**YOUR TASK:**
Return, word for word, the lines of the listing below from the one with "image of adenocarcinoma" through the one with "cancer (seminoma) was", and no other lines.

**GIVEN DATA:**
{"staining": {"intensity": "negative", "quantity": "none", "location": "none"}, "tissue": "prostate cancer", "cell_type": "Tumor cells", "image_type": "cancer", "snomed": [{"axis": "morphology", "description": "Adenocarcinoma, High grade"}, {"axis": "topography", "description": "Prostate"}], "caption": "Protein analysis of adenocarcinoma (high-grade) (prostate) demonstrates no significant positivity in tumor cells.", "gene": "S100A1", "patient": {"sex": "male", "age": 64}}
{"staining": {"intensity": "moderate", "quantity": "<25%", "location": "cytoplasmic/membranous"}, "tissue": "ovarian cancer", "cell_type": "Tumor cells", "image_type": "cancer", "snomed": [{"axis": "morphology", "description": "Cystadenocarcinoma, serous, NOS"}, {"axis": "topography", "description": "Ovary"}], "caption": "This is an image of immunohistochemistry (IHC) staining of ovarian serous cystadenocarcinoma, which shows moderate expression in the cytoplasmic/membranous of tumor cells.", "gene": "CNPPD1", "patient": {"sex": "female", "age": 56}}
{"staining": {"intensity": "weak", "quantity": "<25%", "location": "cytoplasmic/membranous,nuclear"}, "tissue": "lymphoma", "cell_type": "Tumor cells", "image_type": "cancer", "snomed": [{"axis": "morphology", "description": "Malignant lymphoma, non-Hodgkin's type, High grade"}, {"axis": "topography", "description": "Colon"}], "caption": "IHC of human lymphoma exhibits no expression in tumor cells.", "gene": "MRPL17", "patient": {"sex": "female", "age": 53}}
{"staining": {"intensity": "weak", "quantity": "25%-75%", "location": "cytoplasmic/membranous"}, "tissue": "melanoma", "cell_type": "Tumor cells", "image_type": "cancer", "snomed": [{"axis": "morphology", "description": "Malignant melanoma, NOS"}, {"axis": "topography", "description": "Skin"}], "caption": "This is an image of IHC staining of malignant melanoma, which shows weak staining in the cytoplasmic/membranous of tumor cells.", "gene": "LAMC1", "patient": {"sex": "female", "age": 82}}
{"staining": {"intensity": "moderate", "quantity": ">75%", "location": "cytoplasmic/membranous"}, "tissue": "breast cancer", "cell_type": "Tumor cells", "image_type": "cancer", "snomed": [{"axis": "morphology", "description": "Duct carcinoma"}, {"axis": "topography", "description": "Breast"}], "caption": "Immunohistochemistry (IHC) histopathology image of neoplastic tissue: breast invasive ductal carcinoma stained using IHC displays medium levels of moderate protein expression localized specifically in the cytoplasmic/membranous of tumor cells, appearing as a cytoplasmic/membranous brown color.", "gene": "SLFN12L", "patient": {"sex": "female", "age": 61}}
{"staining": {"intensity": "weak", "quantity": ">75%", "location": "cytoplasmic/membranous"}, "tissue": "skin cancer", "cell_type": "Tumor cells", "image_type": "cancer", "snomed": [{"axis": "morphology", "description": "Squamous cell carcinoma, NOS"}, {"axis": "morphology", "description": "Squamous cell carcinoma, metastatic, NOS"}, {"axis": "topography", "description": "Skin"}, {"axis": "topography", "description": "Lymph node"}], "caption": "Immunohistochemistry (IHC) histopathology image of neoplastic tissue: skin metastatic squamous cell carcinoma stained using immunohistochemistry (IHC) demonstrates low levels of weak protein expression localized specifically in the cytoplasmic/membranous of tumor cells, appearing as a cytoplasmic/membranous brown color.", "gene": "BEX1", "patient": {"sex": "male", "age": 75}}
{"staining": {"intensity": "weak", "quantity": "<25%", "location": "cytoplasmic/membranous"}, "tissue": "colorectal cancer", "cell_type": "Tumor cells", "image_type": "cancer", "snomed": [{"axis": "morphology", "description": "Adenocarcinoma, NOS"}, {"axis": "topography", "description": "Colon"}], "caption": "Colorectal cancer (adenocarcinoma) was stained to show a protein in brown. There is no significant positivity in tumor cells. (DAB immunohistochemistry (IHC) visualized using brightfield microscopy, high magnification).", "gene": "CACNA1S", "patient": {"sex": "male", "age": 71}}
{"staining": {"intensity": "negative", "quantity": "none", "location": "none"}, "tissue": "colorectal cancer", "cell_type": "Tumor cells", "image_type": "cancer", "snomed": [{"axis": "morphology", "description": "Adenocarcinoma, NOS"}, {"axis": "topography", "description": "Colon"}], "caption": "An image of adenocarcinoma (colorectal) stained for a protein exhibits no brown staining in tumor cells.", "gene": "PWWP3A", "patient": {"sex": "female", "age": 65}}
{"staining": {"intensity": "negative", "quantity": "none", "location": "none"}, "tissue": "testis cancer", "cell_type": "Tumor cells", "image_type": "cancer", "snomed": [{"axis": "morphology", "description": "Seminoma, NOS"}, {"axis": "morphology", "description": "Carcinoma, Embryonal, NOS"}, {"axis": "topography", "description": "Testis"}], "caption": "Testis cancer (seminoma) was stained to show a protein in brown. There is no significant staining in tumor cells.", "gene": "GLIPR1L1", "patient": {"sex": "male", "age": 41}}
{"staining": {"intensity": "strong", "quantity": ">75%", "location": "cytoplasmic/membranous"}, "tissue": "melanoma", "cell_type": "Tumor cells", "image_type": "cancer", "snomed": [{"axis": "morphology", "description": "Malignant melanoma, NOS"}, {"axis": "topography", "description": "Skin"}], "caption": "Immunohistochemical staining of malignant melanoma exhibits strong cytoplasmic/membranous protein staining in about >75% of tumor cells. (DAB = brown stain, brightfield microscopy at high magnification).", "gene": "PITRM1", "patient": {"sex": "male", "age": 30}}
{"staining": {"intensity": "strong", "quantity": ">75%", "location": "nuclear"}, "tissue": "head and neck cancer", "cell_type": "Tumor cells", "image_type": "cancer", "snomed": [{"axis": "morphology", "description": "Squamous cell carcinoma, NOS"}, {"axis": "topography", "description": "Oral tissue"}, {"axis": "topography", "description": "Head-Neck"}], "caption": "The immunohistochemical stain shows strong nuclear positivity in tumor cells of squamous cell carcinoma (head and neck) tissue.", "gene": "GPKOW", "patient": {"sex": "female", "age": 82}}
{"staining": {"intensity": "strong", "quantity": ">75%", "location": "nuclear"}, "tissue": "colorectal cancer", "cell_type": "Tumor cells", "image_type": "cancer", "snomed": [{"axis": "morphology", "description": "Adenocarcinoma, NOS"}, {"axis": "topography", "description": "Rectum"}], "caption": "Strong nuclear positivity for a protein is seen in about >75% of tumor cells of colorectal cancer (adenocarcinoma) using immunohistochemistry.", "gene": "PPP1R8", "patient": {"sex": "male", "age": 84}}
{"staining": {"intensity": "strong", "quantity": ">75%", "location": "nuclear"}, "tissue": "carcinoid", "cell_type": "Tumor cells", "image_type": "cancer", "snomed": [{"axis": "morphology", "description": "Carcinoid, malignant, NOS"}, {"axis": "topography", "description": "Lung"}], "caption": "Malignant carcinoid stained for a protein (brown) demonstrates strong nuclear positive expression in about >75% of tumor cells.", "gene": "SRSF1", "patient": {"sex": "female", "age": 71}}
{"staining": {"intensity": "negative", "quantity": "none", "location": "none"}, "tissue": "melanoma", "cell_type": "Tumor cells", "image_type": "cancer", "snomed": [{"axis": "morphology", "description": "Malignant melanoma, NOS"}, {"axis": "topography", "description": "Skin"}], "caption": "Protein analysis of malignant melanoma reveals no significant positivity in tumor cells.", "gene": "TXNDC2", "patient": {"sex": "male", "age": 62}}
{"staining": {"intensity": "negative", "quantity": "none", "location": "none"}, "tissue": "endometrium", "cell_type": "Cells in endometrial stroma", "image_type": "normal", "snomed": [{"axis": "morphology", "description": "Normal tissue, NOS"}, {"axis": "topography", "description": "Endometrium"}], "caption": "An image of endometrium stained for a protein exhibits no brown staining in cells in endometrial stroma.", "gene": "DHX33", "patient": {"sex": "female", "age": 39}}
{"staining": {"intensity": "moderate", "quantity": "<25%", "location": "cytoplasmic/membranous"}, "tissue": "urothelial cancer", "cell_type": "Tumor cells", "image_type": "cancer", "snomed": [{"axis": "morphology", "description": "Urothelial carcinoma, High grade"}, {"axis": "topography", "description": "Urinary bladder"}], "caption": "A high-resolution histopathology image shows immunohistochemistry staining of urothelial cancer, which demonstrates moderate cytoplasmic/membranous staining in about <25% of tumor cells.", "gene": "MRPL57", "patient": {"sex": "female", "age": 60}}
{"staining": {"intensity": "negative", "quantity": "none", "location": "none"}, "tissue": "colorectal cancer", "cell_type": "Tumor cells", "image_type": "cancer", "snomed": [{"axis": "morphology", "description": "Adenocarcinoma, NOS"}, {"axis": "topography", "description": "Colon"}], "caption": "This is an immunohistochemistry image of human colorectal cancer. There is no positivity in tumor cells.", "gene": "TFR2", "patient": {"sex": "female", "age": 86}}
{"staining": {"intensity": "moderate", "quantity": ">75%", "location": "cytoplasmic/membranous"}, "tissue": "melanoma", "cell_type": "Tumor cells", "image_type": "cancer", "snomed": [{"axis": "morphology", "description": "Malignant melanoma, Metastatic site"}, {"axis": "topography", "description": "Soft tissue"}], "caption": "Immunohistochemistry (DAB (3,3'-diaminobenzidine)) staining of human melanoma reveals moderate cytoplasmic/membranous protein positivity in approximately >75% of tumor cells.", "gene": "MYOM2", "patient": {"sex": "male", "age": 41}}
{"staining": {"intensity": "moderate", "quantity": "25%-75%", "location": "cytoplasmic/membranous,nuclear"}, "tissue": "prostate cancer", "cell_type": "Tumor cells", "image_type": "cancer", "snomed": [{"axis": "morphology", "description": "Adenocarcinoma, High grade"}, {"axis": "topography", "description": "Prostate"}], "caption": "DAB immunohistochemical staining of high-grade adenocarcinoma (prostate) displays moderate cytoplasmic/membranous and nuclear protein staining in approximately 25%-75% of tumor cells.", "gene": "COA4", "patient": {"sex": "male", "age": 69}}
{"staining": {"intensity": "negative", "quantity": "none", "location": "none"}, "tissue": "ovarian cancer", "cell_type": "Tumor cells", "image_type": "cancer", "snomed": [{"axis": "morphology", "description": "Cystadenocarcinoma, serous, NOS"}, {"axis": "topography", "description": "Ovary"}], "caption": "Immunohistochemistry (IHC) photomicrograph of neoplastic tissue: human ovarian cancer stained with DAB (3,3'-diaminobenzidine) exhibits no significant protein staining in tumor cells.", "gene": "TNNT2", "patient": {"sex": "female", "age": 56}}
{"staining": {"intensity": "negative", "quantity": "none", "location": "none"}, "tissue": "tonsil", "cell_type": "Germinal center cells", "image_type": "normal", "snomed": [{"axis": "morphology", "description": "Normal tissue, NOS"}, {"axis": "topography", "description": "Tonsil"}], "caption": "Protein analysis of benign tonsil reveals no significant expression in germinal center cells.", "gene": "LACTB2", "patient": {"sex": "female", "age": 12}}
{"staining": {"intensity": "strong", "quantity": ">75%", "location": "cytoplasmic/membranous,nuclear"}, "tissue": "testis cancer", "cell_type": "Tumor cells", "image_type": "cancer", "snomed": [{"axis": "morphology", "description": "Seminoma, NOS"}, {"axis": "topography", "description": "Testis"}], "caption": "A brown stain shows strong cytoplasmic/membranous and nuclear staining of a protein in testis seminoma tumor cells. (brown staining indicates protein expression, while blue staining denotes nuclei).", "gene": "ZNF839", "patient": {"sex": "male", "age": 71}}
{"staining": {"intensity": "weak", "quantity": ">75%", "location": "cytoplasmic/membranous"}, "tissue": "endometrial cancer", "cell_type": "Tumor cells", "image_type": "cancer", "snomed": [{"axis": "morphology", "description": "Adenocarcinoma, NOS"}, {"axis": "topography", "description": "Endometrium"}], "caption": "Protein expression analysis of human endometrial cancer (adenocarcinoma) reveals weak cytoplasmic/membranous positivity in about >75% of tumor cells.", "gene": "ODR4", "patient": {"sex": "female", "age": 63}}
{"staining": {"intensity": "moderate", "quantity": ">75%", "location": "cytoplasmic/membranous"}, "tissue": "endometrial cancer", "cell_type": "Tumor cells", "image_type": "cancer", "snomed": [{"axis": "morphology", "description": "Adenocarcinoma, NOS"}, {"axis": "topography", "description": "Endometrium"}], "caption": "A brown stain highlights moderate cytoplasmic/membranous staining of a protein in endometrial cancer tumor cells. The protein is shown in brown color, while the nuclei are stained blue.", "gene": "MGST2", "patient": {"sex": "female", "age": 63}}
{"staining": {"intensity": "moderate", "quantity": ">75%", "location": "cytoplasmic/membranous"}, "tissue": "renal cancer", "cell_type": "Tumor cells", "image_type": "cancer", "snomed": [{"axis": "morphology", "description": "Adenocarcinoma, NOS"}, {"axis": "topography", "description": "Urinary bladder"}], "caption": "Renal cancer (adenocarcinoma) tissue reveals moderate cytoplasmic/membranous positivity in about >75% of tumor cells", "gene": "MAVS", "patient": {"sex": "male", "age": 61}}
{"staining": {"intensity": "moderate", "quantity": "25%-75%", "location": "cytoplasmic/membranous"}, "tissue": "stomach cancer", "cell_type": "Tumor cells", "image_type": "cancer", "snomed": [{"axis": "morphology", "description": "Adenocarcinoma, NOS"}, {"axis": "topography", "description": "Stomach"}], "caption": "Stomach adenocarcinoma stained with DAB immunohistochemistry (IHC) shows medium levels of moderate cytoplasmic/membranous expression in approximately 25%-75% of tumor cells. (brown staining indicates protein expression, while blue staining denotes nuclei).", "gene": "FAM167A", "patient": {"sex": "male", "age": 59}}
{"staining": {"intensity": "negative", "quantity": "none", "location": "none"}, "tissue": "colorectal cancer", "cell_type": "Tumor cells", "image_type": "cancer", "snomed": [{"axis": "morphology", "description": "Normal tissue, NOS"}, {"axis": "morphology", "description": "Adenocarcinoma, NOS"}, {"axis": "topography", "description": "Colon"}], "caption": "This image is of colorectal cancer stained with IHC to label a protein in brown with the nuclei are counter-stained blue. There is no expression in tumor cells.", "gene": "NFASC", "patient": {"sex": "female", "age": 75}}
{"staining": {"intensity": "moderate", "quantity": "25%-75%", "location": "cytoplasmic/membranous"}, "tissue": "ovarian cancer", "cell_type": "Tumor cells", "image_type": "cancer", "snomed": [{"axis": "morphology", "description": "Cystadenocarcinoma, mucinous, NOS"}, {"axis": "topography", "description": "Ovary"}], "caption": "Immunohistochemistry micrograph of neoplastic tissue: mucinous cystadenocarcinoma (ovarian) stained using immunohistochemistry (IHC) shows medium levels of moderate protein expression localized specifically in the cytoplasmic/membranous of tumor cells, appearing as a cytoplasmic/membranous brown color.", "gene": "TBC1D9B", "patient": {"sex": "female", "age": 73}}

**EXERCISE RESPONSE:**
{"staining": {"intensity": "negative", "quantity": "none", "location": "none"}, "tissue": "colorectal cancer", "cell_type": "Tumor cells", "image_type": "cancer", "snomed": [{"axis": "morphology", "description": "Adenocarcinoma, NOS"}, {"axis": "topography", "description": "Colon"}], "caption": "An image of adenocarcinoma (colorectal) stained for a protein exhibits no brown staining in tumor cells.", "gene": "PWWP3A", "patient": {"sex": "female", "age": 65}}
{"staining": {"intensity": "negative", "quantity": "none", "location": "none"}, "tissue": "testis cancer", "cell_type": "Tumor cells", "image_type": "cancer", "snomed": [{"axis": "morphology", "description": "Seminoma, NOS"}, {"axis": "morphology", "description": "Carcinoma, Embryonal, NOS"}, {"axis": "topography", "description": "Testis"}], "caption": "Testis cancer (seminoma) was stained to show a protein in brown. There is no significant staining in tumor cells.", "gene": "GLIPR1L1", "patient": {"sex": "male", "age": 41}}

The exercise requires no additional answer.